Adding coordinates and imd to arviz inference object after cmdstanpy

I’m trying to add coordinates and dimensions to an arviz inference.data object after sampling with cmdstanpy.

I need to do this in order to be able to subset the samples easily and feed them to arviz posterior plots and predictive checks.

I can successfully add one single dimension per group but no more than that. Here is some code to reproduce the problem. I’m using the eight school example: imagine that each school belongs to district and implements a certain curriculum, both indexed as either 1 or 2.

I want to be able to slice the inference.data object according to either district or curriculum.

Starting with code to run a model

from cmdstanpy import CmdStanModel
import numpy as np
import arviz as az
import pandas as pd

# Model specification and compilation
model_code = """
    data {
        int<lower=0> N;
        vector[N] y;
    }
    parameters {
        real<lower=0> theta;
    }
    model {
        theta ~ normal(0, 1); 
        y ~ normal(theta, 1);
    }
    generated quantities{
       vector[N] log_lik;
       vector[N] y_hat;
        for (j in 1:N) {
            log_lik[j] = normal_lpdf(y[j] | theta, 1);
            y_hat[j] = normal_rng(theta, 1);

        }
    }
"""
with open("./eight_school_check.stan", "w") as f:
    print(model_code, file=f)
stan_file = "./eight_school_check.stan"
stan_model = CmdStanModel(
    stan_file=stan_file,
    cpp_options={'STAN_THREADS': 'TRUE'}
)
stan_model.compile()

# Data
eight_school_data = {
    "N": 8,
    "y": [28.0, 8.0, -3.0, 7.0, -1.0, 1.0, 18.0, 12.0]
}

# Model fit
stan_fit = stan_model.sample(data=eight_school_data)

Then, if I try to convert the fitted results and add coordinates and dimensions

additional_indexes = {
    "ind_district" : np.array([0, 0, 0, 1, 1, 1, 0, 1]),
    "ind_curriculum" : np.array([0, 1, 0, 1, 0, 1, 0, 1]),
}

inference_data = az.from_cmdstanpy(
    posterior=stan_fit,
    posterior_predictive='y_hat',
    observed_data={'y' : eight_school_data['y']},
    log_likelihood='log_lik',
    coords={
        'district': additional_indexes['ind_district'],
        'curriculum': additional_indexes['ind_curriculum'], 
    },
    dims={
        'y' :  ['district', 'curriculum'],
        'y_hat' : ['district', 'curriculum'],
        'log_lik' : ['district', 'curriculum'], 
    }
)

which gives me the following error

different number of dimensions on data and dims: 3 vs 4

However, I am able to add one of the two dimensions using:

inference_data = az.from_cmdstanpy(
    posterior=stan_fit,
    posterior_predictive='y_hat',
    observed_data={'y' : eight_school_data['y']},
    log_likelihood='log_lik',
    coords={
        'district': additional_indexes['ind_district'],
        'curriculum': additional_indexes['ind_curriculum'], 
    },
    dims={
        'y' :  ['district'],
        'y_hat' : ['curriculum'],
        'log_lik' : ['district'], 
    }
)

this runs with no error, and I can successfully run commands like

inference_data.sel(distict=[1]) # See coords under posterior_predictive
inference_data.sel(curriculum=[1]) # See coords under log_likelihood

again, ideally I want to be able to run a command such as

inference_data.sel(curriculum=[1], district=[2]) 
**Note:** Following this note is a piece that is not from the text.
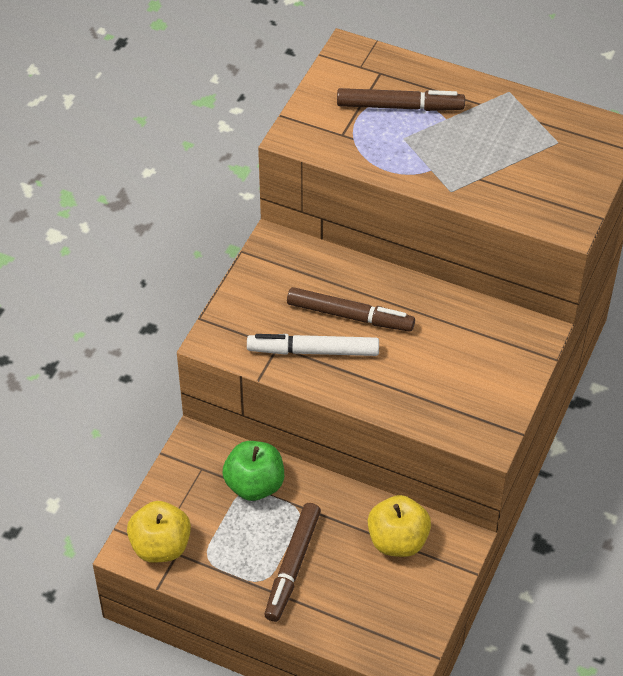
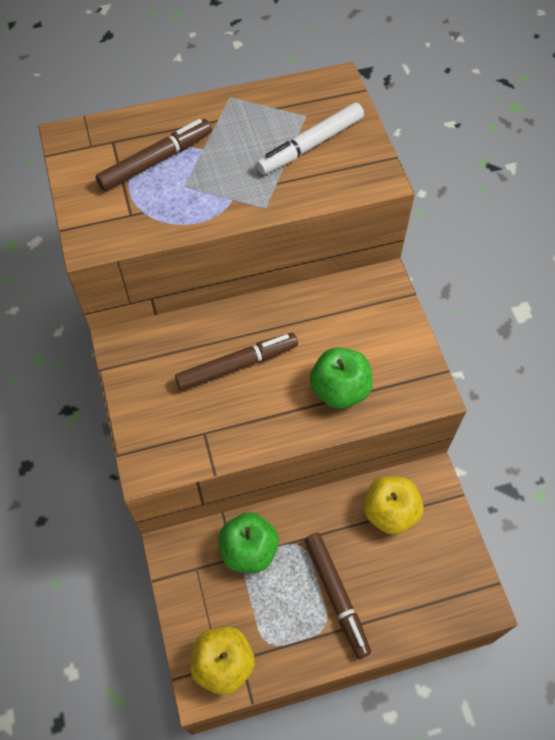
camera: 40 degrees left, 10 degrees up
(313, 351) = (236, 416): white marker -> white marker (310, 145)
(414, 387) = (339, 390): none -> green apple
I hope I was able to explain myself clearly enough. Thanks a lot in advance!

I believe this is actually just a question about xarray (which arviz uses in their data model), so you may be better off asking in that community, but I think the answer is you can add multiple coordinates to the same dimension but can’t use more than one for selection (basically, one of them is always the “index”)

You might be able to do whatever you ultimately want with something like a group_by operation, it depends

1 Like

Thanks! I should be able to get around this by using one index for the object and an external reference to do more complicated selection

Looks to me like there is some confusion about the dimensions in your model. I don’t think you have anything in your model with a district or curriculum dimension, instead you have a observation dimension.
The ind_district and ind_curriculum values aren’t dimensions either, I’d think of them as datasets with a observation dimension that indicate which district or curriculum each observation came from.
Only if you have a district_effect that has length num_districts would your model contain a value with dimension district.